(Stored dataset items)
+---+

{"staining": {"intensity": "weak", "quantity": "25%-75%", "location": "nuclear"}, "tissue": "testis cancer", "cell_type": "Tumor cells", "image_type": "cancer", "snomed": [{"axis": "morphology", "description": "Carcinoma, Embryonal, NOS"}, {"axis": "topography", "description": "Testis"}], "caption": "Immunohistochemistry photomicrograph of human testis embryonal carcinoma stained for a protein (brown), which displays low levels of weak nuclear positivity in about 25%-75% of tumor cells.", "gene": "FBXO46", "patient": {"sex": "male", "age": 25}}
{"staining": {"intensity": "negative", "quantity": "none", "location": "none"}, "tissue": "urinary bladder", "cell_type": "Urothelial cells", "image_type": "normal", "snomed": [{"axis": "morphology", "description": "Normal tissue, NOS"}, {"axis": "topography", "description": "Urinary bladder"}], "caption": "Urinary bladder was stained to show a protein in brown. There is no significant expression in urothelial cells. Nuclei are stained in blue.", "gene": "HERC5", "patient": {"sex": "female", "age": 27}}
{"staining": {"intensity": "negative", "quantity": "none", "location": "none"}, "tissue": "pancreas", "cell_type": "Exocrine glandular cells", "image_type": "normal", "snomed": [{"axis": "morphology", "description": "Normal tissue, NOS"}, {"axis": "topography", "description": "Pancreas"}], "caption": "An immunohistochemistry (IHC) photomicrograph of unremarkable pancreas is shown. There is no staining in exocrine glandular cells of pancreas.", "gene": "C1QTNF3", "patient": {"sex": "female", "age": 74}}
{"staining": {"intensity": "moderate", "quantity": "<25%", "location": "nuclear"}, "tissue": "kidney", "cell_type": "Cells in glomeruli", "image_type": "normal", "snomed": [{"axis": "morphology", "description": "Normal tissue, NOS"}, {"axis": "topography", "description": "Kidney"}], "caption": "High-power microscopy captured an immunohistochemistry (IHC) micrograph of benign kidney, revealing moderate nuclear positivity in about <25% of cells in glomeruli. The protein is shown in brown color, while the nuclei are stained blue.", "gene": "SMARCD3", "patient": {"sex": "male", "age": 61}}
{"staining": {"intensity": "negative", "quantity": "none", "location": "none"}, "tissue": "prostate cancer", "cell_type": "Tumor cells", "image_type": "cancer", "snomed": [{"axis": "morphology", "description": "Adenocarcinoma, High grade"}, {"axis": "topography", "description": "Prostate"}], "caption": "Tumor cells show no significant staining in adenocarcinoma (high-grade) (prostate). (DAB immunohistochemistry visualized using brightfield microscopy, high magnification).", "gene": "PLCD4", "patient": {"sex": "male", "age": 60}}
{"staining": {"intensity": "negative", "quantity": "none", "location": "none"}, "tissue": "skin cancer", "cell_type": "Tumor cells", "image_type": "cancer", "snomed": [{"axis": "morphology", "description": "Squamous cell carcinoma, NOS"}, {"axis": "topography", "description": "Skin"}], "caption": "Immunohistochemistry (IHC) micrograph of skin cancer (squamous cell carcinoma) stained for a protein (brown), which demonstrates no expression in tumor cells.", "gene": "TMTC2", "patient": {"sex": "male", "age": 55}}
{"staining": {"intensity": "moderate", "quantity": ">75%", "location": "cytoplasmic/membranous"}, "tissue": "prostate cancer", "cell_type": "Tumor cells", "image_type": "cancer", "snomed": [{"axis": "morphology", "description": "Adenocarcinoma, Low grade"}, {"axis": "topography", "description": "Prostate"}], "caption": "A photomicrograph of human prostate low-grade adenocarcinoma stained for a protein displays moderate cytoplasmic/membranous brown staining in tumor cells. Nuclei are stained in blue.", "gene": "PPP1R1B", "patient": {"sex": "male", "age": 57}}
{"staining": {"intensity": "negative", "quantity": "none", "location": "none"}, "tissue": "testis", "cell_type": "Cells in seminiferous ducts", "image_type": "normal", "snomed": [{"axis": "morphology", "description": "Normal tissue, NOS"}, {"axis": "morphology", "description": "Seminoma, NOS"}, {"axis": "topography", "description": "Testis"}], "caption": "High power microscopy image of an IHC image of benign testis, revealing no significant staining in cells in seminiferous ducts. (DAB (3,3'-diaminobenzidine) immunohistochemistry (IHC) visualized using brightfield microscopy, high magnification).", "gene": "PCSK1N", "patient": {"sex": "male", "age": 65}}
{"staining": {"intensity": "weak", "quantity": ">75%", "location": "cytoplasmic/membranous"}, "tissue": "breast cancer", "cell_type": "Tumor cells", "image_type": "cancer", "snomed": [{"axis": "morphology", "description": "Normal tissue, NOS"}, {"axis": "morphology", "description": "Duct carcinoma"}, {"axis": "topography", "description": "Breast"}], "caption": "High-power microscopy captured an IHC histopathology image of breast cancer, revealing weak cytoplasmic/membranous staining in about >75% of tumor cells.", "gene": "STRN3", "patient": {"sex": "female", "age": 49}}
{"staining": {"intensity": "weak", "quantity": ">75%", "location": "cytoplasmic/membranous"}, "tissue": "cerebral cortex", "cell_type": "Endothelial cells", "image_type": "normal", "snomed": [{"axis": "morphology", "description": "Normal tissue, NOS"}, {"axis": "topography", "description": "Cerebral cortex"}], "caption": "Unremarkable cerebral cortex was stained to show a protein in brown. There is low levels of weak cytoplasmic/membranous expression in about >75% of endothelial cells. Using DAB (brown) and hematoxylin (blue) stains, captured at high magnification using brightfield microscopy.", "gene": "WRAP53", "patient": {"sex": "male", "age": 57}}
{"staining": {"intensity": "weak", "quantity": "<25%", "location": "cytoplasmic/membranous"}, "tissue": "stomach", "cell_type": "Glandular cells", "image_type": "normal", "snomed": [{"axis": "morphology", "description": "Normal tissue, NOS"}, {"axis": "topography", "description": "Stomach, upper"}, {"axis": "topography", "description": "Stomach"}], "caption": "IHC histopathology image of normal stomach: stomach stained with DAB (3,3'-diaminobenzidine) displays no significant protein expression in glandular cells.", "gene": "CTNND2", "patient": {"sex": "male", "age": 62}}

+---+

Aim of the exercise
Would you please repeat exactly the lines above, starting at the line with "captured an immunohistochemistry" and stopping at the line with "cells show no", both included?

Solution to this task
{"staining": {"intensity": "moderate", "quantity": "<25%", "location": "nuclear"}, "tissue": "kidney", "cell_type": "Cells in glomeruli", "image_type": "normal", "snomed": [{"axis": "morphology", "description": "Normal tissue, NOS"}, {"axis": "topography", "description": "Kidney"}], "caption": "High-power microscopy captured an immunohistochemistry (IHC) micrograph of benign kidney, revealing moderate nuclear positivity in about <25% of cells in glomeruli. The protein is shown in brown color, while the nuclei are stained blue.", "gene": "SMARCD3", "patient": {"sex": "male", "age": 61}}
{"staining": {"intensity": "negative", "quantity": "none", "location": "none"}, "tissue": "prostate cancer", "cell_type": "Tumor cells", "image_type": "cancer", "snomed": [{"axis": "morphology", "description": "Adenocarcinoma, High grade"}, {"axis": "topography", "description": "Prostate"}], "caption": "Tumor cells show no significant staining in adenocarcinoma (high-grade) (prostate). (DAB immunohistochemistry visualized using brightfield microscopy, high magnification).", "gene": "PLCD4", "patient": {"sex": "male", "age": 60}}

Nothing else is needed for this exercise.